1). A device for introducing and positioning a stent in a blood vessel, wherein it comprises: a catheter (2) having a longitudinal axis (x); at least an inflatable dilating balloon (3), coaxial and solidly constrained to the catheter

(2); a pusher element (5), solidly constrained to the catheter (2) and projecting transversally from the catheter (2); a sheath (6) in which the catheter (2) is slidably insertable at least for a part of a length thereof.

2). The device of claim 1, wherein it comprises an inflatable predilating balloon (7), which is coaxial and solidly constrained to the catheter (2).

3). The device of claim 2, wherein in an inflated configuration both balloons exhibit a tubular cylindrical shape and are coaxial to the catheter (2), the predilating balloon (7) having a smaller diameter than the dilating balloon (3).

4). The device of any one of the preceding claims, wherein the catheter (2) exhibits at least a guide portion (2a) arranged at an end of the catheter (2).

5). The device of claim 1, wherein the dilating balloon (3) is arranged in proximity of the guide portion (2a).

6). The device of claim 2, wherein the predilating balloon (7) is arranged in proximity of the guide portion (2a).

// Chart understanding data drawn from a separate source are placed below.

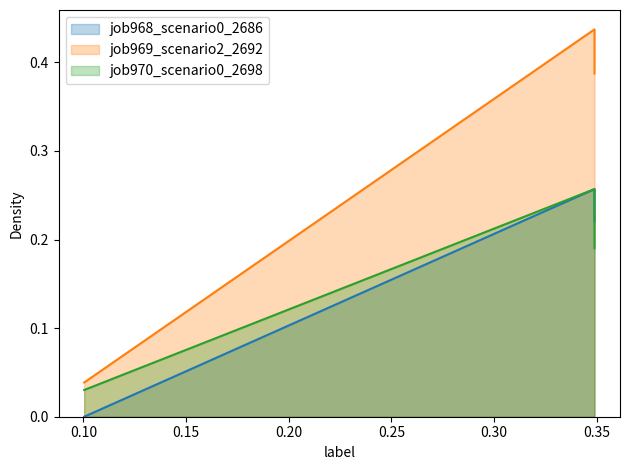

Which series has the largest total across all categories?

job969_scenario2_2692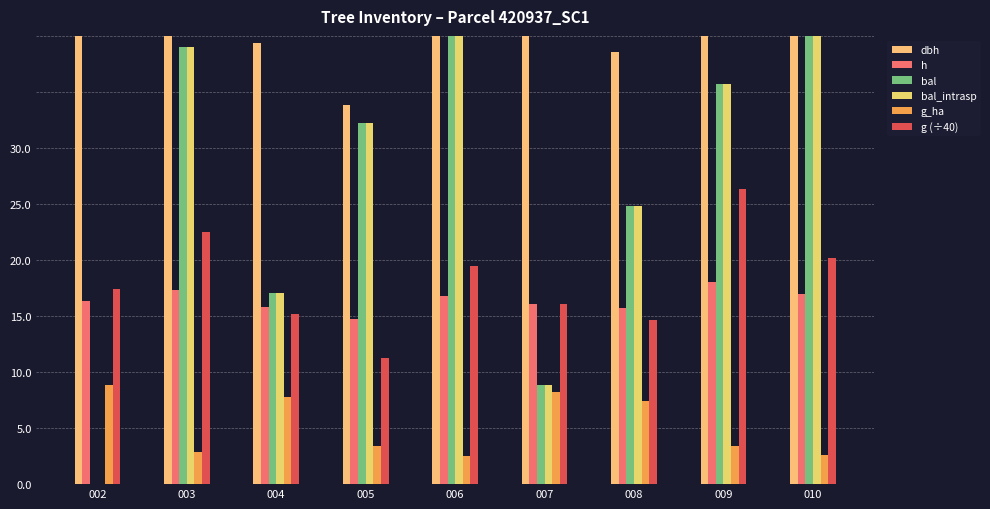

Rank the series at 006 from lowest to highest value.

g_ha, h, g (÷40), bal, bal_intrasp, dbh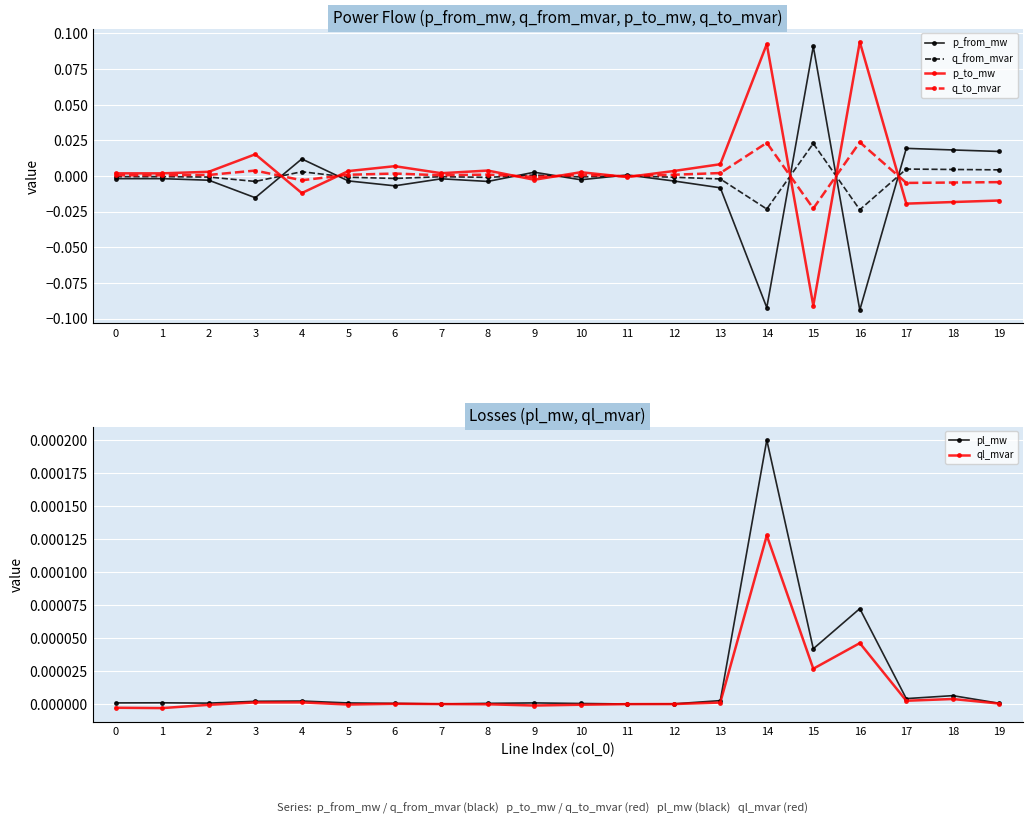

At which label is q_to_mvar closest to 0?

11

7). The device of any one of the preceding claims, wherein the catheter (2) exhibits a longitudinal through-channel (9).

8). The device of claim 1, wherein it comprises first means for inflating the dilating balloon (3) which first means comprise at least a first channel (4), afforded internally of the catheter (2) which at an end thereof is in communication with an inside of the dilator balloon (3), and at another end thereof is associable to a source of pressurised fluid. 9). The device of claim 2, wherein it comprises second means for inflating the predilating balloon (7) which means for inflating comprise at least a second channel (8), afforded internally of the catheter (2), which at an end thereof is in communication with an inside of the predilating balloon (7) and at another end thereof is associable to a source of pressurised fluid. 10). The device of claim 8 or 9, wherein the first channel (4) and the second channel (8) constitute a single channel for inflating the dilating balloon (3) and the predilating balloon (7), the single channel being provided with a first opening in communication with an inside of the dilating balloon (3), a second opening in communication with an inside of the predilating balloon (7) and an end with which it is associable to a source of pressured fluid. 11). The device of claim 1, wherein the sheath (6) is constituted by a cylindrical tubular element predisposed to contain internally thereof at least a portion of the catheter (2) and a stent (20) arranged coaxially of the catheter (2).